[Provided data]

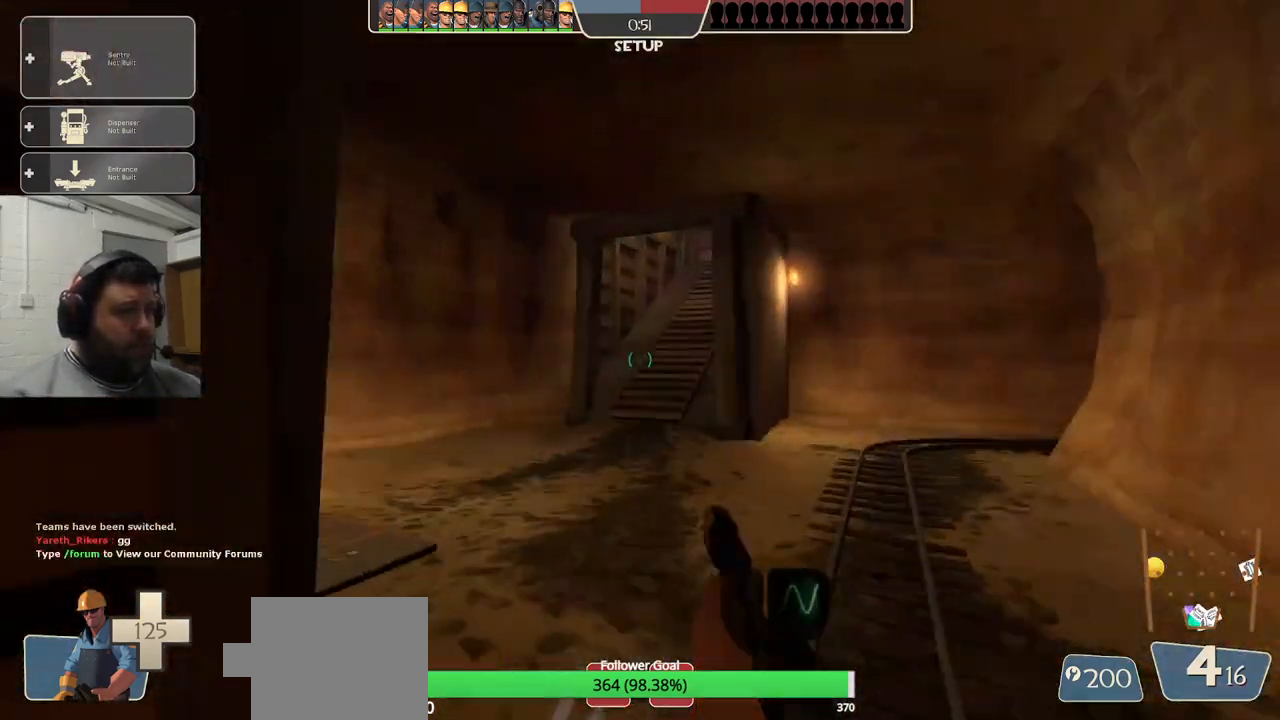
{"buttons": [], "left_stick": "up", "right_stick": "center", "events": []}
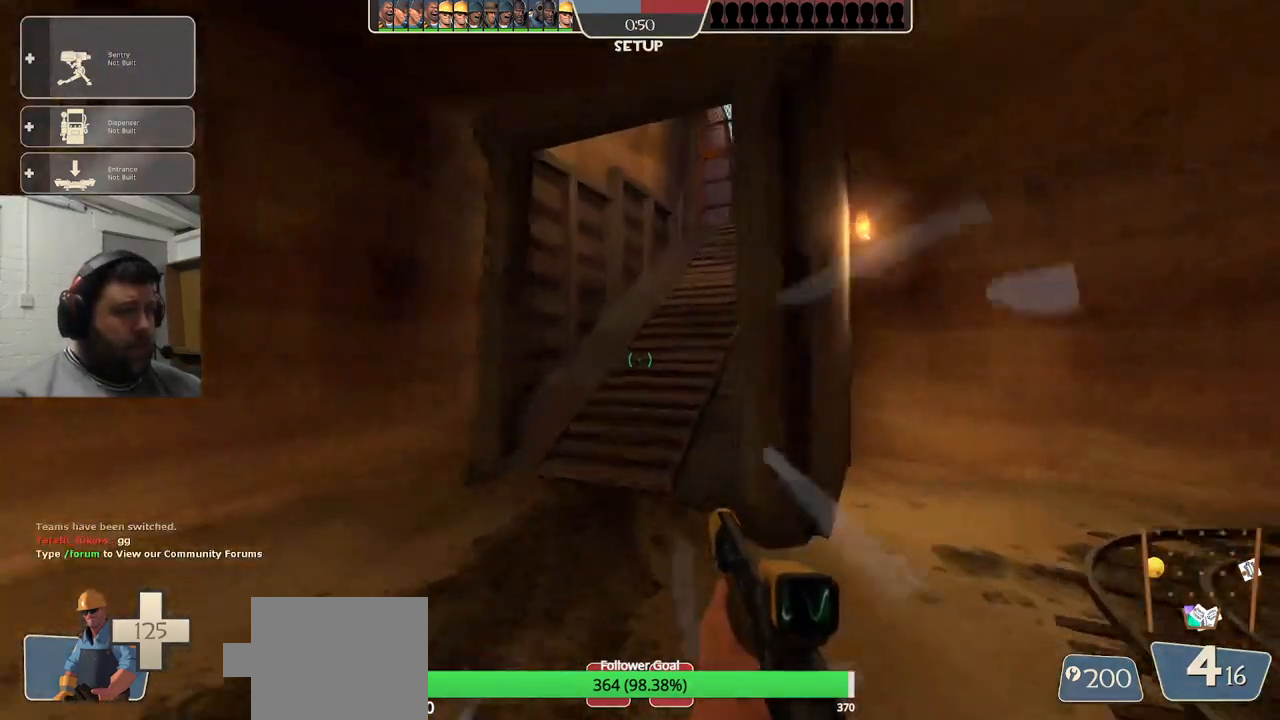
{"buttons": [], "left_stick": "up", "right_stick": "center", "events": [[350, "right_stick", "right"], [467, "right_stick", "center"]]}
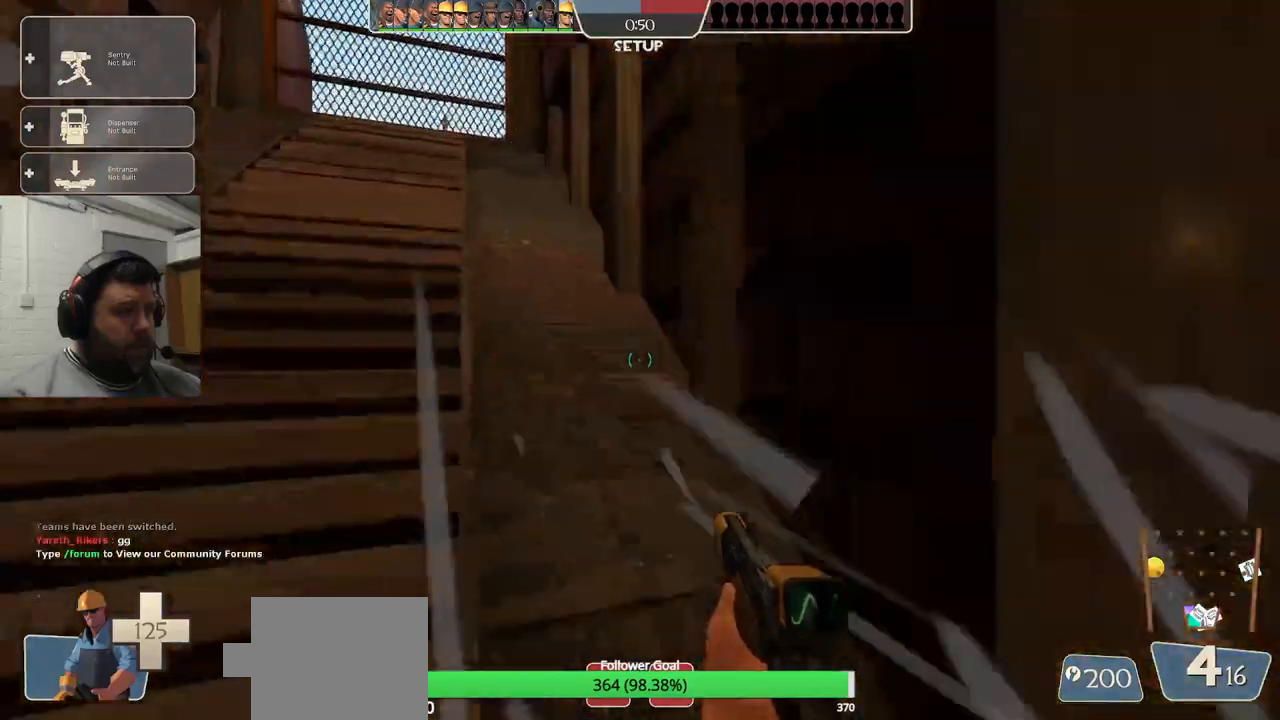
{"buttons": [], "left_stick": "up", "right_stick": "center", "events": [[133, "SQUARE", "down"], [233, "SQUARE", "up"]]}
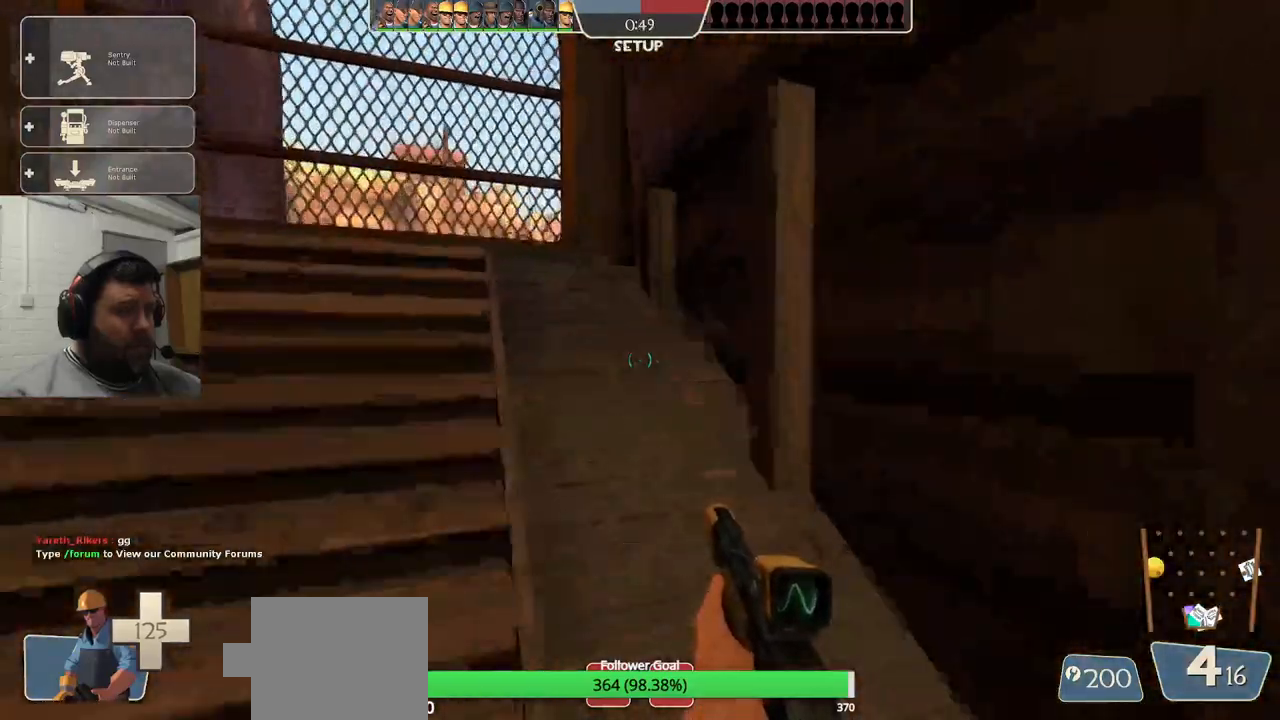
{"buttons": [], "left_stick": "center", "right_stick": "center", "events": [[267, "right_stick", "left"], [333, "right_stick", "center"], [433, "left_stick", "center"]]}
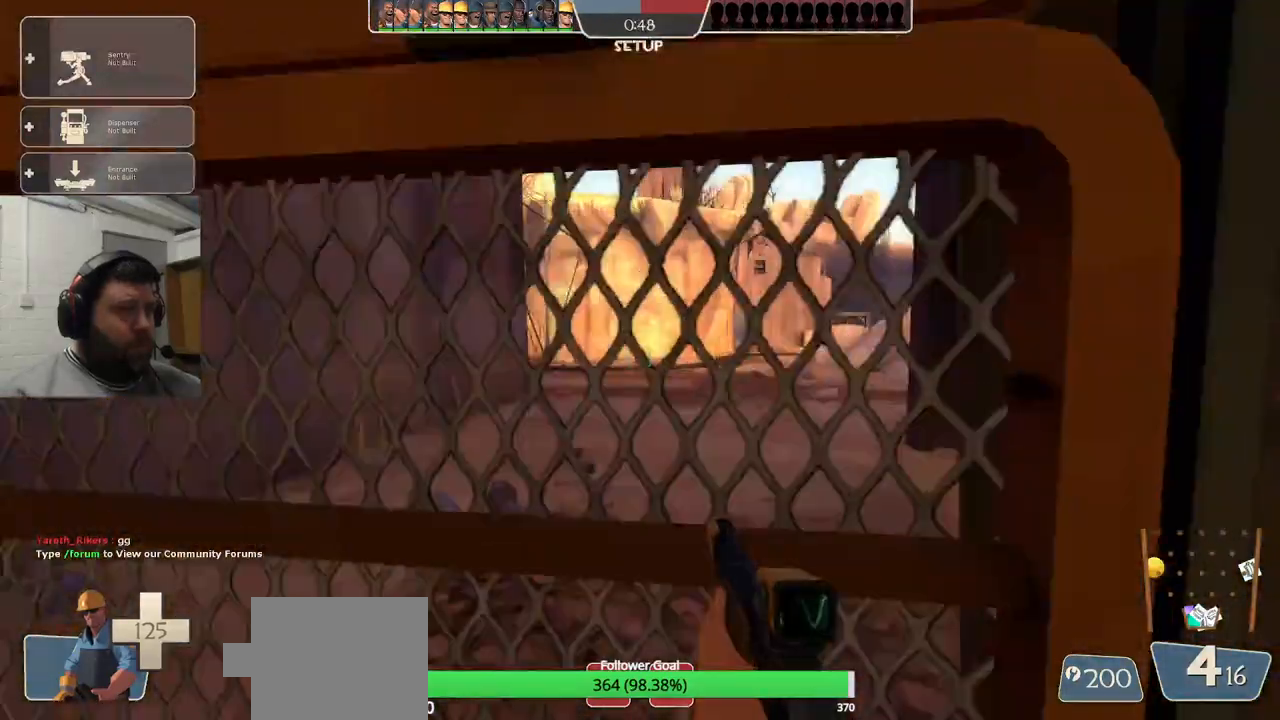
{"buttons": ["SQUARE"], "left_stick": "up", "right_stick": "center", "events": [[100, "right_stick", "left"], [267, "left_stick", "up"], [350, "right_stick", "center"], [500, "SQUARE", "down"]]}
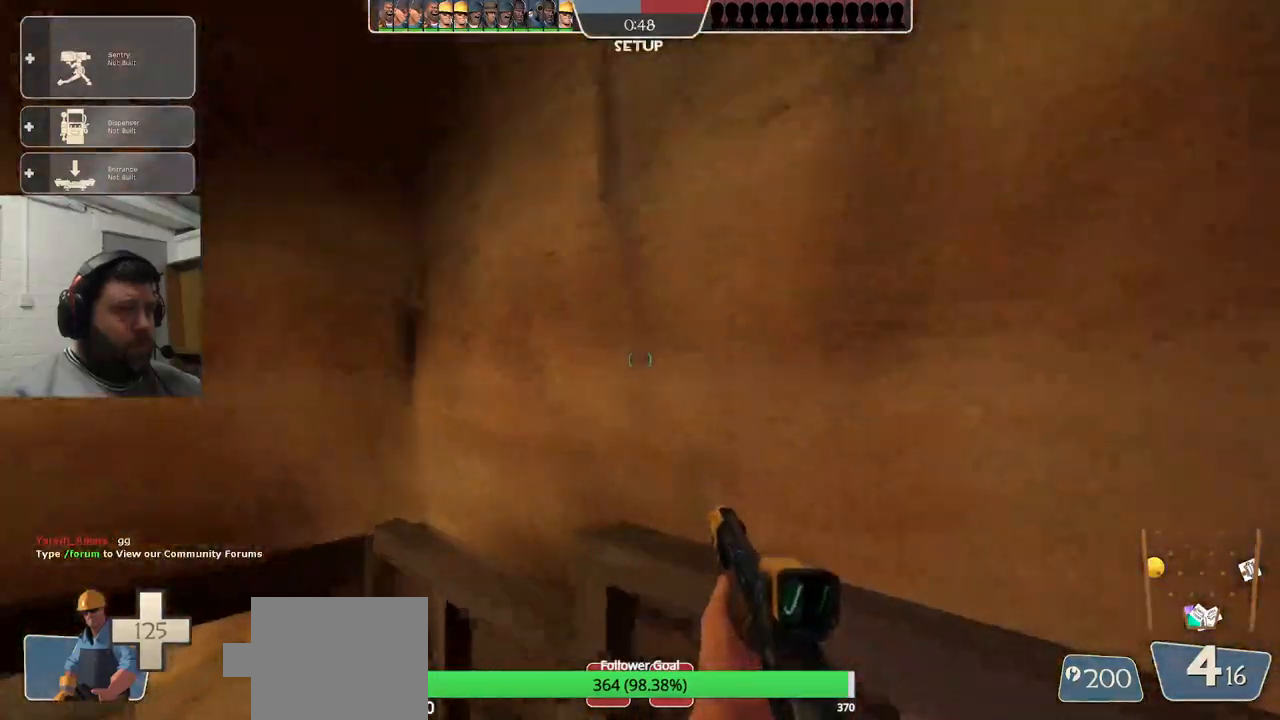
{"buttons": [], "left_stick": "center", "right_stick": "left", "events": [[117, "SQUARE", "up"], [317, "right_stick", "left"], [333, "left_stick", "center"]]}
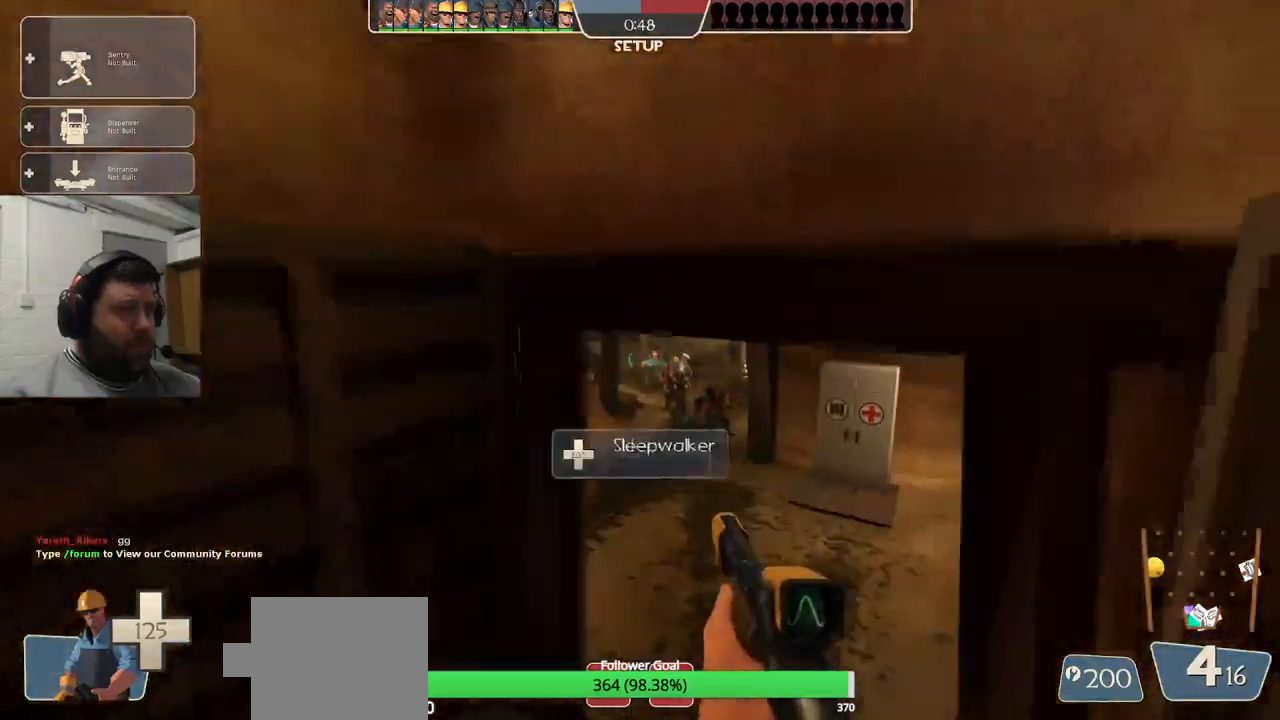
{"buttons": [], "left_stick": "up", "right_stick": "center", "events": [[17, "right_stick", "center"], [33, "left_stick", "up"], [167, "SQUARE", "down"], [283, "SQUARE", "up"]]}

[Problem statement]
Give back the full listing above word for word, and let no picture through.

[Reply to the exercise]
{"buttons": [], "left_stick": "up", "right_stick": "center", "events": []}
{"buttons": [], "left_stick": "up", "right_stick": "center", "events": [[350, "right_stick", "right"], [467, "right_stick", "center"]]}
{"buttons": [], "left_stick": "up", "right_stick": "center", "events": [[133, "SQUARE", "down"], [233, "SQUARE", "up"]]}
{"buttons": [], "left_stick": "center", "right_stick": "center", "events": [[267, "right_stick", "left"], [333, "right_stick", "center"], [433, "left_stick", "center"]]}
{"buttons": ["SQUARE"], "left_stick": "up", "right_stick": "center", "events": [[100, "right_stick", "left"], [267, "left_stick", "up"], [350, "right_stick", "center"], [500, "SQUARE", "down"]]}
{"buttons": [], "left_stick": "center", "right_stick": "left", "events": [[117, "SQUARE", "up"], [317, "right_stick", "left"], [333, "left_stick", "center"]]}
{"buttons": [], "left_stick": "up", "right_stick": "center", "events": [[17, "right_stick", "center"], [33, "left_stick", "up"], [167, "SQUARE", "down"], [283, "SQUARE", "up"]]}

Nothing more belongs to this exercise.